D'une part, il se situe au point de convergence de ses principales lignes directrices, au point où s'entrecroisent ses lignes de force mais aussi ses lignes de fuite, aussi bien celles que Marx a suivies et explorées méthodiquement que celles qu'il s'est contenté d'ouvrir et d'indiquer, ou même celles qu'il a négligées qu'il n'a pas aperçues et qui pourtant se trouvaient impliquées dans et par sa propre démarche.

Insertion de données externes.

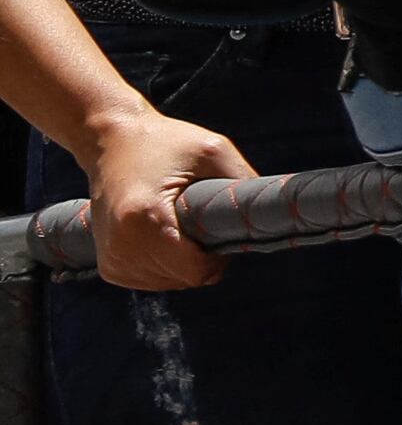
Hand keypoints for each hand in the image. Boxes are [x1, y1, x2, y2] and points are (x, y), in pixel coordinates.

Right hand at [79, 104, 245, 291]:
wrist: (110, 141)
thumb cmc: (165, 142)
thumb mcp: (213, 150)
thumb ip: (242, 181)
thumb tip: (271, 213)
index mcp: (143, 219)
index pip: (195, 271)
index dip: (219, 258)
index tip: (221, 230)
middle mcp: (120, 245)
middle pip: (184, 279)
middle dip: (203, 258)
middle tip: (200, 221)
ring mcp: (110, 258)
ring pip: (169, 283)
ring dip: (183, 262)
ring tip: (179, 224)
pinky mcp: (108, 264)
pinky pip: (151, 280)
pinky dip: (166, 265)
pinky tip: (166, 236)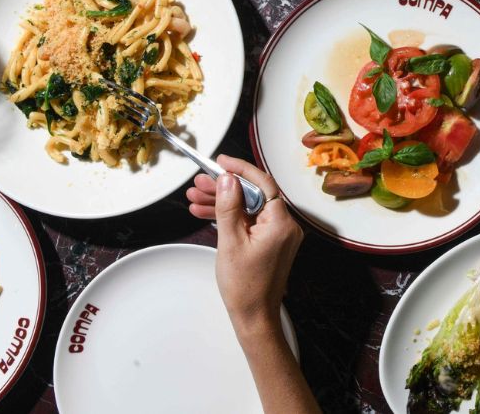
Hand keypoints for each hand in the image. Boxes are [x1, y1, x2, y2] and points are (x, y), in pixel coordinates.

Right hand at [186, 155, 302, 335]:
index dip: (241, 169)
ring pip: (248, 208)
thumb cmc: (245, 287)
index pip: (263, 183)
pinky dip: (230, 218)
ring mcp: (278, 235)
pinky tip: (205, 213)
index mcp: (280, 223)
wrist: (253, 317)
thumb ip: (229, 207)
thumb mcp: (230, 242)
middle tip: (199, 183)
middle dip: (224, 187)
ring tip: (194, 198)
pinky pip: (250, 222)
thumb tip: (227, 180)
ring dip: (222, 202)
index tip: (221, 162)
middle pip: (253, 195)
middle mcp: (285, 226)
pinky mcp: (270, 242)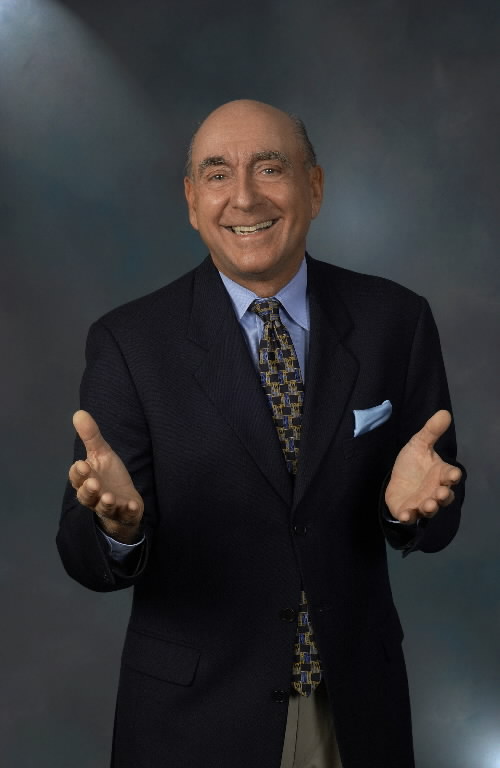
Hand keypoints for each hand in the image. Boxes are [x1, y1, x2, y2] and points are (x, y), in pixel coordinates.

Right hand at [68, 410, 143, 542]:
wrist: (124, 499)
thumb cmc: (108, 476)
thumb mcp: (101, 454)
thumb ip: (91, 436)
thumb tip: (79, 413)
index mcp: (86, 480)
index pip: (77, 478)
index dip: (79, 473)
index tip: (82, 464)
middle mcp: (94, 496)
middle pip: (86, 496)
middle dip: (89, 490)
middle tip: (94, 483)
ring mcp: (109, 507)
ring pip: (103, 507)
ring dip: (106, 502)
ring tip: (109, 497)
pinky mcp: (124, 514)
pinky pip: (125, 514)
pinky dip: (128, 510)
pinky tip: (132, 505)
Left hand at [385, 410, 461, 523]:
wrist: (395, 480)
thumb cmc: (412, 463)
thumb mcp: (419, 444)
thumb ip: (431, 431)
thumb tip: (444, 412)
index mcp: (440, 474)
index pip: (451, 475)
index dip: (453, 475)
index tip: (452, 474)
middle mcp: (434, 491)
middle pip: (445, 496)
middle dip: (444, 495)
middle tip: (441, 492)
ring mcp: (422, 502)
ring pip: (430, 508)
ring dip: (430, 507)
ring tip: (428, 504)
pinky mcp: (408, 511)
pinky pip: (410, 517)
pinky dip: (409, 517)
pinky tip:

D'autre part, il est tout à la fois le point à partir duquel l'unité de cette critique marxienne peut s'apercevoir et se concevoir, de manière originale par rapport à la compréhension que Marx lui-même en avait et en a proposée ; le point à partir duquel les insuffisances de cette critique se révèlent et les raisons de son inachèvement s'expliquent ; donc aussi le point à partir duquel l'achèvement de cette critique peut s'envisager. Enfin, il fournit l'ouverture qui permet de dépasser le projet même de cette critique, de s'avancer vers une critique de l'ensemble de la civilisation du capital, qui devrait être l'objet propre de la théorie générale du mode capitaliste de production ici projetée.

1 La reproduction du capital. Prolégomènes à une théorie générale du capitalisme, Lausanne, Editions Page deux, septembre 2001. 2 Contribution à la critique de l'économie politique, traduction Editions Sociales, page 3.